劇情簡介
《物質》定位十分明確:如何記錄一個正處在轉型期的國家?如何組織這些鬆散的材料?1989年前的生活給我們留下了什麼?未來有什麼希望?應該怎樣處理這些“剩下的”圖片?
沒有平白的敘述,只有導演的隻言片語和Charles Ives哀傷的輓歌。導演通過對過去二十年來自己以及其他人拍攝的素材的整理和剪輯,讓這些影像自己說話。從最近柏林的騷亂到1989年底亞歷山大的大型集會,這是一個民眾無視當局的罕見時刻,讓人感覺任何事都可能發生。從舞台導演Fritz Marquardt在使《海納穆勒的日耳曼-死在柏林》登上舞台的聯合項目中的初步談判到今天共和國宮的毀壞。在這部影片中,Heise用他自己的方式回顧了德國歷史。從二十世紀八十年起Thomas Heise就開始這項工作,將社會政治問題融合在探索歷史的過程之中。以新舊辯證的眼光,Thomas Heise密切的觀察,讓事件自己說話,為歷史創造了更多可能。
A slow pan shot sweeps over a piece of wasteland next to a ruin, with the laughter of children playing in the distance: providing the background of these three motifs – childhood, landscape and loss. Then an announcement follows: “Certain things remain as surplus, leftovers that are undeveloped, unfinished. It is the same with images waiting for a story”. These unedited images, the very substance of the film, were made in the margins of other films (his own or other people’s) or shot under the urgent pressure of events. They cover the last twenty years.

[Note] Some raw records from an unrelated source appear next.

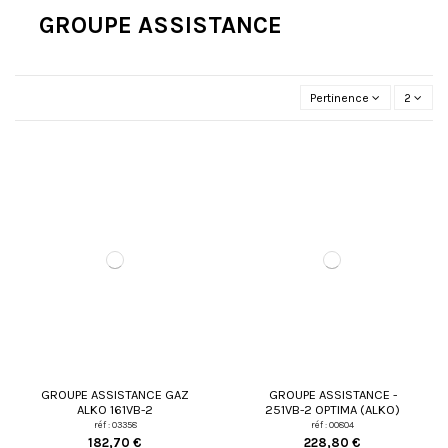
GROUPE ASSISTANCE
Pertinence
2
GROUPE ASSISTANCE GAZ
GROUPE ASSISTANCE -
ALKO 161VB-2
251VB-2 OPTIMA (ALKO)
réf : 03358
réf : 00804
182,70 €
228,80 €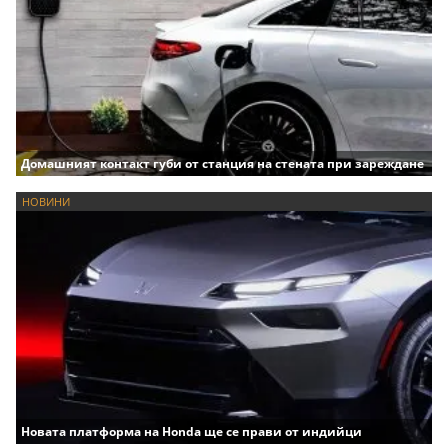
Домашният контакт губи от станция на стената при зареждане
НОВИНИ
Новата платформа на Honda ще се прави от индийци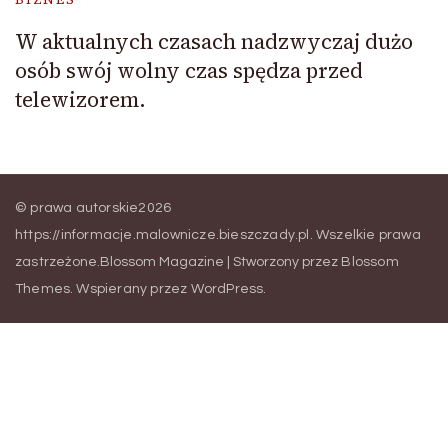
W aktualnych czasach nadzwyczaj dużo
osób swój wolny czas spędza przed
telewizorem.
© prawa autorskie2026
https://informacje.malownicze.bieszczady.pl
. Wszelkie prawa
zastrzeżone.
Blossom Magazine | Stworzony przez
Blossom
Themes
.
Wspierany przez
WordPress
.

The space of his Material is precise and well-defined: how to document a country undergoing transformation, how to articulate this scattered material, what is left of Life before 1989 and of the hopes for the future? What should be done with these ‘left-over’ images?
Nothing is explained directly, apart from a few rare snatches of the director’s commentary and the elegiac, melancholic music of Charles Ives. Heise leaves these situations caught up in their own intensity: from a recent riot of hoodies in Berlin to the enormous rally in the Alexanderplatz at the end of 1989, showing the crowds defying the authorities in one of those rare moments when there is a feeling that anything could happen; from preliminary discussions with the stage director Fritz Marquardt on a joint project to stage Heiner Müller’s Germania – Death in Berlin, to what remains today of the gutted Palace of the Republic.
In Material , Heise has constructed a personal reflection on Germany’s history and on his own method. Thomas Heise has been ploughing this furrow ever since the 1980s in the GDR, weaving together socio-political issues in his exploration of History. In a dialectic of the Old and the New, closely observing faces and letting words deploy themselves, he pays the necessary attention to this gesture, which opens up the material of History itself and its possibilities.
Film material shot over a 20 year period, a visual diary, outtakes that just will not leave their creators alone. Put together in a poetic way, in which chronology takes a back seat to sense and atmosphere. History is not a linear sequence but a pile of events.